Dans les atmosphères joviennes, l'autotrophie n'est pas favorisée par le milieu qui est riche en molécules organiques diffusant directement dans les gouttelettes de l'océan suspendu. L'absence de pression sélective explique en partie pourquoi il n'y a pas eu développement de bactéries photosynthétiques, et donc aucun enrichissement notable de ces atmosphères en oxygène. Une autre explication est qu'à la distance de Jupiter et vu la profondeur à laquelle se trouve la couche d'eau, la lumière solaire est d'une intensité si faible que les processus photosynthétiques qui ont si bien réussi sur Terre ne sont plus adaptés. Pour qu'ils soient efficaces, il faudrait une surface collectrice énorme, et la gravité de la planète s'oppose à la constitution d'organismes de grande taille, sauf à les munir de "flotteur". Mais là, il s'agit du jeu de l'évolution, plus que celui du développement des premières formes de vie!

La vie sur Terre s'est souvent développée dans des conditions dantesques

Peut on observer les processus que nous venons de présenter, ou espérer pouvoir les recréer expérimentalement ? Il semble que les nanobactéries soient les formes de vie qui correspondent le mieux à ce que devaient être les premières formes de vie. Les phénomènes physico-chimiques à l'origine de la vie peuvent être obtenus séparément en laboratoire, chaque étape ayant déjà fait l'objet d'études.

L'apport de matériaux extraterrestres s'est bien entendu singulièrement réduit depuis l'origine du système solaire, mais il reste non négligeable: on estime que notre planète reçoit chaque jour une centaine de tonnes de matériaux extraterrestres, principalement sous la forme de micro-météorites.

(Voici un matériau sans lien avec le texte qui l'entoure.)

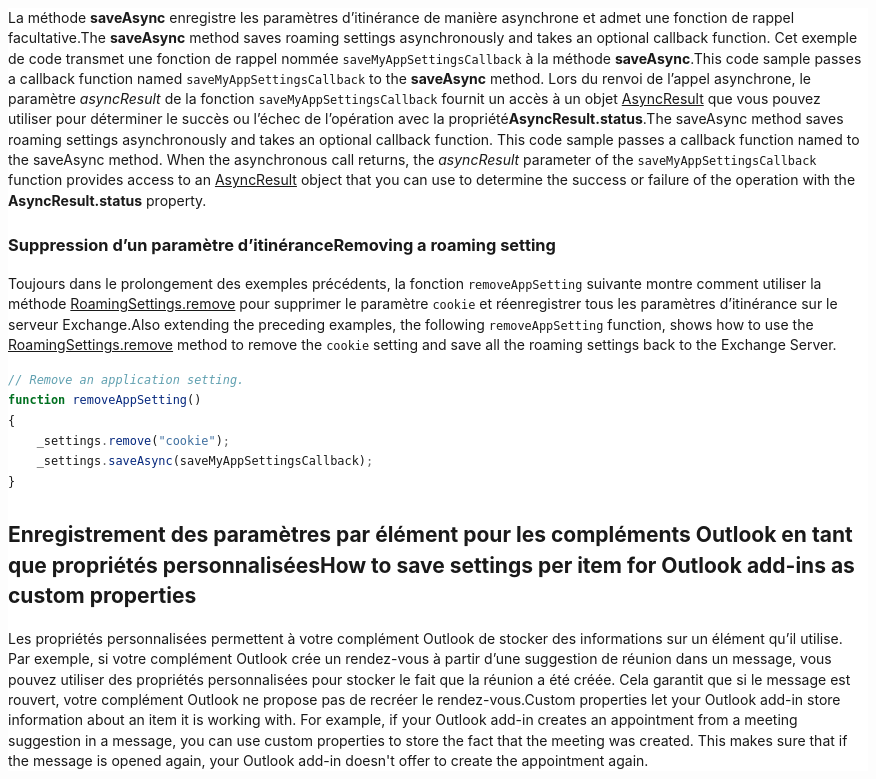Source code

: <span data-ttu-id="a5ad7-215">La méthode **saveAsync** enregistre les paramètres d’itinérance de manière asynchrone et admet une fonction de rappel facultative.</span><span class="sxs-lookup"><span data-stu-id="a5ad7-215">The **saveAsync** method saves roaming settings asynchronously and takes an optional callback function.</span></span> <span data-ttu-id="a5ad7-216">Cet exemple de code transmet une fonction de rappel nommée `saveMyAppSettingsCallback` à la méthode **saveAsync**.</span><span class="sxs-lookup"><span data-stu-id="a5ad7-216">This code sample passes a callback function named `saveMyAppSettingsCallback` to the **saveAsync** method.</span></span> <span data-ttu-id="a5ad7-217">Lors du renvoi de l’appel asynchrone, le paramètre _asyncResult_ de la fonction `saveMyAppSettingsCallback` fournit un accès à un objet [AsyncResult](https://docs.microsoft.com/javascript/api/outlook) que vous pouvez utiliser pour déterminer le succès ou l’échec de l’opération avec la propriété**AsyncResult.status**.</span><span class="sxs-lookup"><span data-stu-id="a5ad7-217">The  saveAsync method saves roaming settings asynchronously and takes an optional callback function. This code sample passes a callback function named  to the saveAsync method. When the asynchronous call returns, the _asyncResult_ parameter of the `saveMyAppSettingsCallback` function provides access to an [AsyncResult](https://docs.microsoft.com/javascript/api/outlook) object that you can use to determine the success or failure of the operation with the **AsyncResult.status** property.</span></span>


### <a name="removing-a-roaming-setting"></a><span data-ttu-id="a5ad7-218">Suppression d’un paramètre d’itinérance</span><span class="sxs-lookup"><span data-stu-id="a5ad7-218">Removing a roaming setting</span></span>


<span data-ttu-id="a5ad7-219">Toujours dans le prolongement des exemples précédents, la fonction  `removeAppSetting` suivante montre comment utiliser la méthode [RoamingSettings.remove](https://docs.microsoft.com/javascript/api/outlook/office.roamingsettings#remove-name-) pour supprimer le paramètre `cookie` et réenregistrer tous les paramètres d’itinérance sur le serveur Exchange.</span><span class="sxs-lookup"><span data-stu-id="a5ad7-219">Also extending the preceding examples, the following  `removeAppSetting` function, shows how to use the [RoamingSettings.remove](https://docs.microsoft.com/javascript/api/outlook/office.roamingsettings#remove-name-) method to remove the `cookie` setting and save all the roaming settings back to the Exchange Server.</span></span>


```js
// Remove an application setting.
function removeAppSetting()
{
    _settings.remove("cookie");
    _settings.saveAsync(saveMyAppSettingsCallback);
}
```


## <a name="how-to-save-settings-per-item-for-outlook-add-ins-as-custom-properties"></a><span data-ttu-id="a5ad7-220">Enregistrement des paramètres par élément pour les compléments Outlook en tant que propriétés personnalisées</span><span class="sxs-lookup"><span data-stu-id="a5ad7-220">How to save settings per item for Outlook add-ins as custom properties</span></span>


<span data-ttu-id="a5ad7-p130">Les propriétés personnalisées permettent à votre complément Outlook de stocker des informations sur un élément qu’il utilise. Par exemple, si votre complément Outlook crée un rendez-vous à partir d’une suggestion de réunion dans un message, vous pouvez utiliser des propriétés personnalisées pour stocker le fait que la réunion a été créée. Cela garantit que si le message est rouvert, votre complément Outlook ne propose pas de recréer le rendez-vous.</span><span class="sxs-lookup"><span data-stu-id="a5ad7-p130">Custom properties let your Outlook add-in store information about an item it is working with. For example, if your Outlook add-in creates an appointment from a meeting suggestion in a message, you can use custom properties to store the fact that the meeting was created. This makes sure that if the message is opened again, your Outlook add-in doesn't offer to create the appointment again.</span></span>
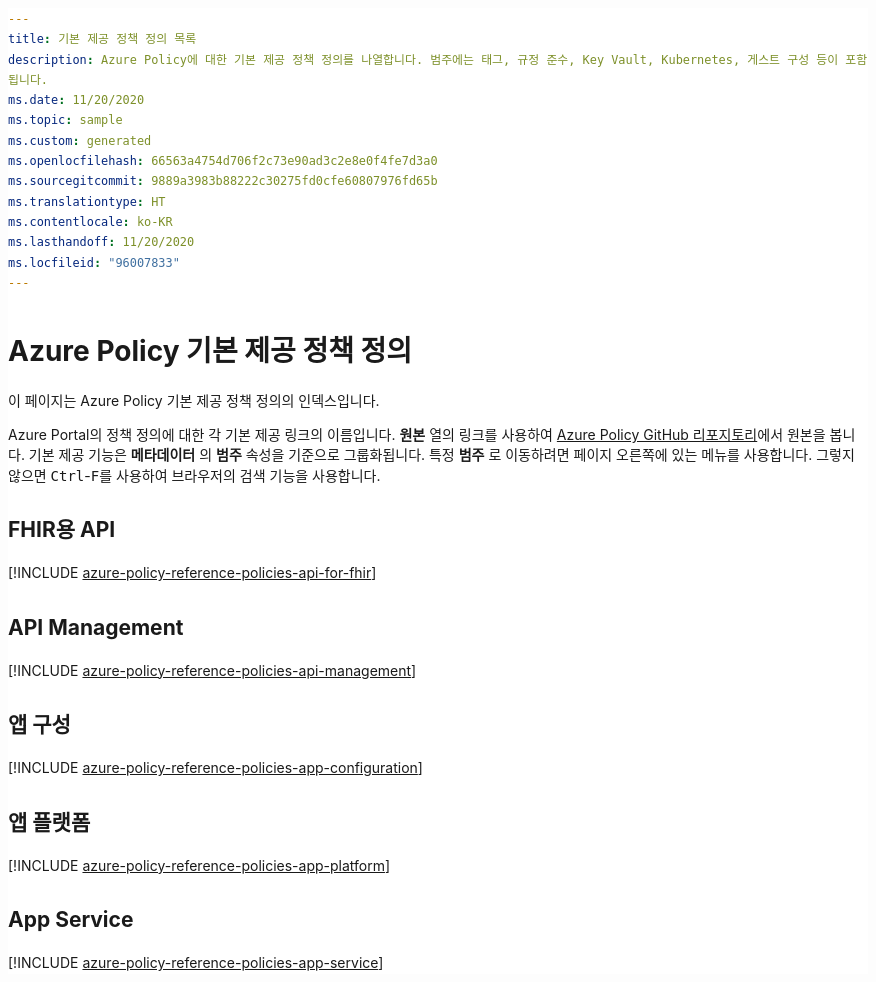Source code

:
 ```yaml
---
title: 기본 제공 정책 정의 목록
description: Azure Policy에 대한 기본 제공 정책 정의를 나열합니다. 범주에는 태그, 규정 준수, Key Vault, Kubernetes, 게스트 구성 등이 포함됩니다.
ms.date: 11/20/2020
ms.topic: sample
ms.custom: generated
ms.openlocfilehash: 66563a4754d706f2c73e90ad3c2e8e0f4fe7d3a0
ms.sourcegitcommit: 9889a3983b88222c30275fd0cfe60807976fd65b
ms.translationtype: HT
ms.contentlocale: ko-KR
ms.lasthandoff: 11/20/2020
ms.locfileid: "96007833"
---
```

# <a name="azure-policy-built-in-policy-definitions"></a>Azure Policy 기본 제공 정책 정의

이 페이지는 Azure Policy 기본 제공 정책 정의의 인덱스입니다.

Azure Portal의 정책 정의에 대한 각 기본 제공 링크의 이름입니다. **원본** 열의 링크를 사용하여 [Azure Policy GitHub 리포지토리](https://github.com/Azure/azure-policy)에서 원본을 봅니다. 기본 제공 기능은 **메타데이터** 의 **범주** 속성을 기준으로 그룹화됩니다. 특정 **범주** 로 이동하려면 페이지 오른쪽에 있는 메뉴를 사용합니다. 그렇지 않으면 <kbd>Ctrl</kbd>-<kbd>F</kbd>를 사용하여 브라우저의 검색 기능을 사용합니다.

## <a name="api-for-fhir"></a>FHIR용 API

[!INCLUDE [azure-policy-reference-policies-api-for-fhir](../../../../includes/policy/reference/bycat/policies-api-for-fhir.md)]

## <a name="api-management"></a>API Management

[!INCLUDE [azure-policy-reference-policies-api-management](../../../../includes/policy/reference/bycat/policies-api-management.md)]

## <a name="app-configuration"></a>앱 구성

[!INCLUDE [azure-policy-reference-policies-app-configuration](../../../../includes/policy/reference/bycat/policies-app-configuration.md)]

## <a name="app-platform"></a>앱 플랫폼

[!INCLUDE [azure-policy-reference-policies-app-platform](../../../../includes/policy/reference/bycat/policies-app-platform.md)]

## <a name="app-service"></a>App Service

[!INCLUDE [azure-policy-reference-policies-app-service](../../../../includes/policy/reference/bycat/policies-app-service.md)]
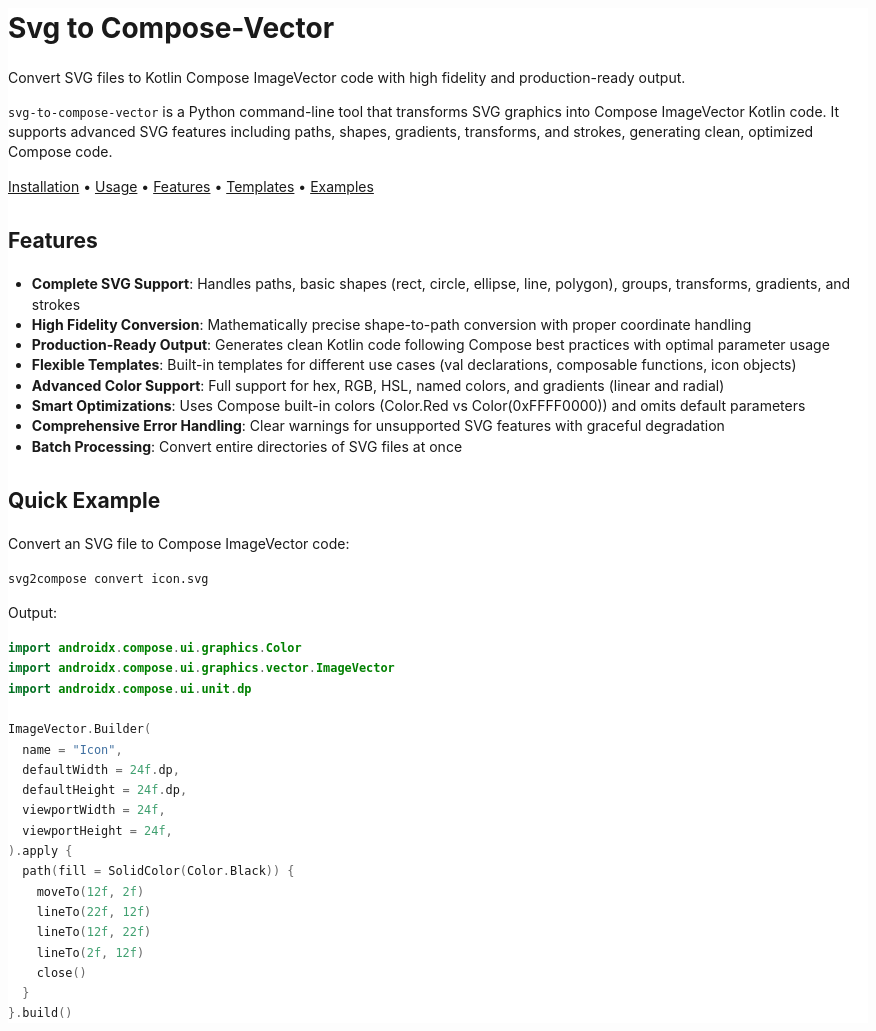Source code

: # Svg to Compose-Vector

Convert SVG files to Kotlin Compose ImageVector code with high fidelity and production-ready output.

`svg-to-compose-vector` is a Python command-line tool that transforms SVG graphics into Compose ImageVector Kotlin code. It supports advanced SVG features including paths, shapes, gradients, transforms, and strokes, generating clean, optimized Compose code.

[Installation](#installation) • [Usage](#usage) • [Features](#features) • [Templates](#templates) • [Examples](#examples)

## Features

* **Complete SVG Support**: Handles paths, basic shapes (rect, circle, ellipse, line, polygon), groups, transforms, gradients, and strokes
* **High Fidelity Conversion**: Mathematically precise shape-to-path conversion with proper coordinate handling
* **Production-Ready Output**: Generates clean Kotlin code following Compose best practices with optimal parameter usage
* **Flexible Templates**: Built-in templates for different use cases (val declarations, composable functions, icon objects)
* **Advanced Color Support**: Full support for hex, RGB, HSL, named colors, and gradients (linear and radial)
* **Smart Optimizations**: Uses Compose built-in colors (Color.Red vs Color(0xFFFF0000)) and omits default parameters
* **Comprehensive Error Handling**: Clear warnings for unsupported SVG features with graceful degradation
* **Batch Processing**: Convert entire directories of SVG files at once

## Quick Example

Convert an SVG file to Compose ImageVector code:

```bash
svg2compose convert icon.svg
```

Output:
```kotlin
import androidx.compose.ui.graphics.Color
import androidx.compose.ui.graphics.vector.ImageVector
import androidx.compose.ui.unit.dp

ImageVector.Builder(
  name = "Icon",
  defaultWidth = 24f.dp,
  defaultHeight = 24f.dp,
  viewportWidth = 24f,
  viewportHeight = 24f,
).apply {
  path(fill = SolidColor(Color.Black)) {
    moveTo(12f, 2f)
    lineTo(22f, 12f)
    lineTo(12f, 22f)
    lineTo(2f, 12f)
    close()
  }
}.build()
```
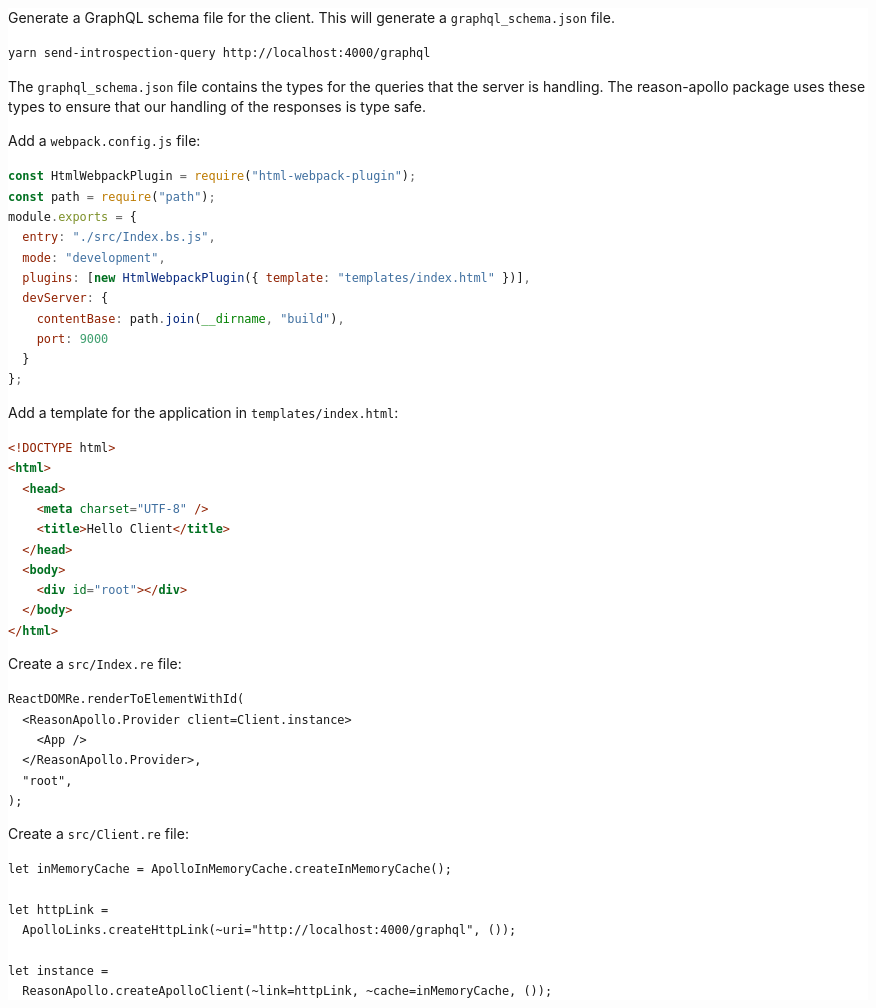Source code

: Generate a GraphQL schema file for the client. This will generate a `graphql_schema.json` file.

```
yarn send-introspection-query http://localhost:4000/graphql
```

The `graphql_schema.json` file contains the types for the queries that the server is handling. The reason-apollo package uses these types to ensure that our handling of the responses is type safe.

Add a `webpack.config.js` file:

```js
const HtmlWebpackPlugin = require("html-webpack-plugin");
const path = require("path");
module.exports = {
  entry: "./src/Index.bs.js",
  mode: "development",
  plugins: [new HtmlWebpackPlugin({ template: "templates/index.html" })],
  devServer: {
    contentBase: path.join(__dirname, "build"),
    port: 9000
  }
};
```

Add a template for the application in `templates/index.html`:

```html
<!DOCTYPE html>
<html>
  <head>
    <meta charset="UTF-8" />
    <title>Hello Client</title>
  </head>
  <body>
    <div id="root"></div>
  </body>
</html>
```

Create a `src/Index.re` file:

```reasonml
ReactDOMRe.renderToElementWithId(
  <ReasonApollo.Provider client=Client.instance>
    <App />
  </ReasonApollo.Provider>,
  "root",
);
```

Create a `src/Client.re` file:

```reasonml
let inMemoryCache = ApolloInMemoryCache.createInMemoryCache();

let httpLink =
  ApolloLinks.createHttpLink(~uri="http://localhost:4000/graphql", ());

let instance =
  ReasonApollo.createApolloClient(~link=httpLink, ~cache=inMemoryCache, ());
```


[1]: https://github.com/apollographql/reason-apollo/issues/215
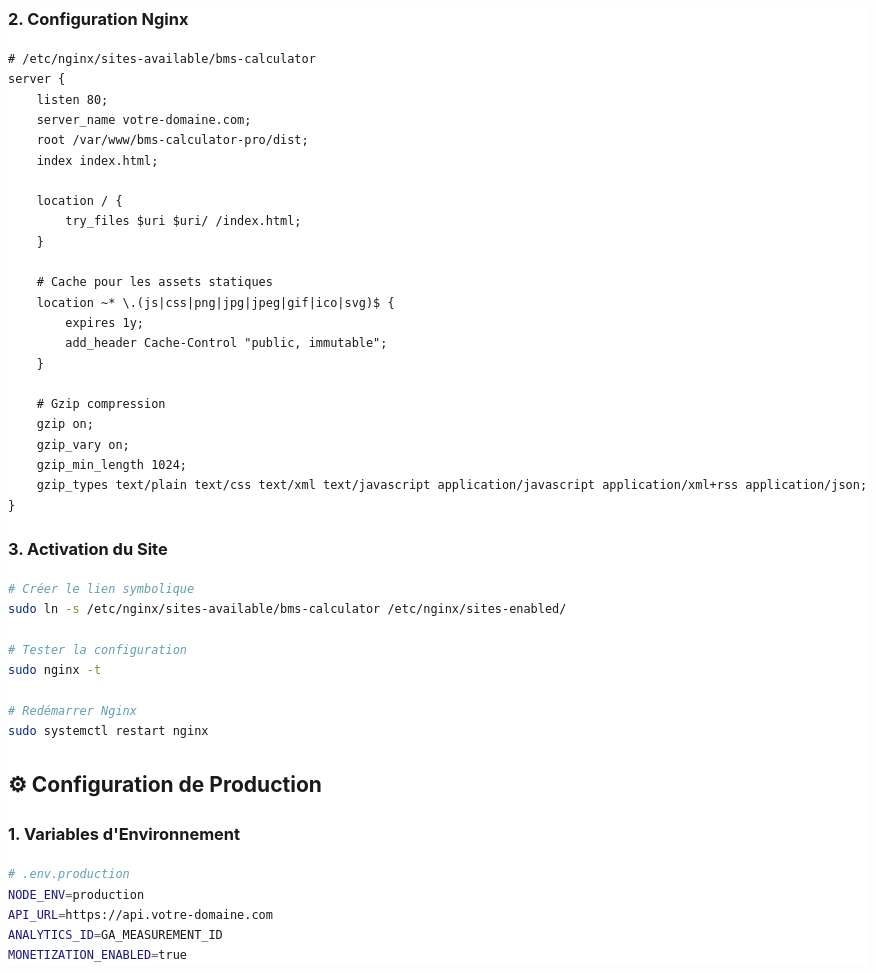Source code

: ### 2. Configuration Nginx
```nginx
# /etc/nginx/sites-available/bms-calculator
server {
    listen 80;
    server_name votre-domaine.com;
    root /var/www/bms-calculator-pro/dist;
    index index.html;

    location / {
        try_files $uri $uri/ /index.html;
    }

    # Cache pour les assets statiques
    location ~* \.(js|css|png|jpg|jpeg|gif|ico|svg)$ {
        expires 1y;
        add_header Cache-Control "public, immutable";
    }

    # Gzip compression
    gzip on;
    gzip_vary on;
    gzip_min_length 1024;
    gzip_types text/plain text/css text/xml text/javascript application/javascript application/xml+rss application/json;
}
```

### 3. Activation du Site
```bash
# Créer le lien symbolique
sudo ln -s /etc/nginx/sites-available/bms-calculator /etc/nginx/sites-enabled/

# Tester la configuration
sudo nginx -t

# Redémarrer Nginx
sudo systemctl restart nginx
```

## ⚙️ Configuration de Production

### 1. Variables d'Environnement
```bash
# .env.production
NODE_ENV=production
API_URL=https://api.votre-domaine.com
ANALYTICS_ID=GA_MEASUREMENT_ID
MONETIZATION_ENABLED=true
```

Le principal problème est que, comme le déclarait déjà Darwin, si une forme de vie nouvelle apparaissait ic et nunc, elle ne pourrait se développer à cause de la concurrence des autres micro-organismes qui peuplent aujourd'hui notre Terre. Il nous faut donc nous baser sur l'observation des formes de vie actuelles et l'expérimentation permettant de récréer in vitro les conditions de la vie primitive. Une autre voie de recherche est d'aller chercher les témoignages de la vie primitive là ou ils ont pu être conservés, c'est-à-dire, selon nos hypothèses, au niveau des nuages de gaz interstellaire et des corps qui se sont formés au début de l'histoire du système solaire, en particulier les noyaux cométaires. C'est dire l'intérêt des missions spatiales vers ces astres chevelus, dont deux sont programmées pour les prochaines années: la sonde stardust, lancée en 2000, doit collecter en 2004 des échantillons de la chevelure de la comète Wild 2 tandis que la mission Rosetta doit permettre l'analyse du noyau cométaire de Wirtanen en 2003. Si l'on couple ces données avec celles attendues de l'étude de Titan par la mission Cassini-Huygens, alors c'est au cours de cette décennie que des réponses fondamentales à l'interrogation "d'où venons nous?" nous parviendrons des confins du système solaire. Qui sait quelles nouvelles questions ouvriront pour nous ces paroles à travers l'étendue ?

Dans les chapitres précédents, nous avons présenté comment l'apparition de la vie pouvait avoir été largement répandue dans des corps différents du système solaire, et, au delà, comment l'origine interstellaire des composants primordiaux de la vie pouvait impliquer une large distribution de celle-ci à travers notre galaxie. Cette façon de voir est très loin d'être consensuelle, mais nous allons montrer à présent que même si l'élaboration de la vie se révélait plus difficile que nous ne l'avons imaginé, il suffirait qu'elle réussisse une seule fois (et de cela, nous sommes sûr!) pour impliquer l'existence de formes de vie similaires dans une large fraction des mondes de notre galaxie.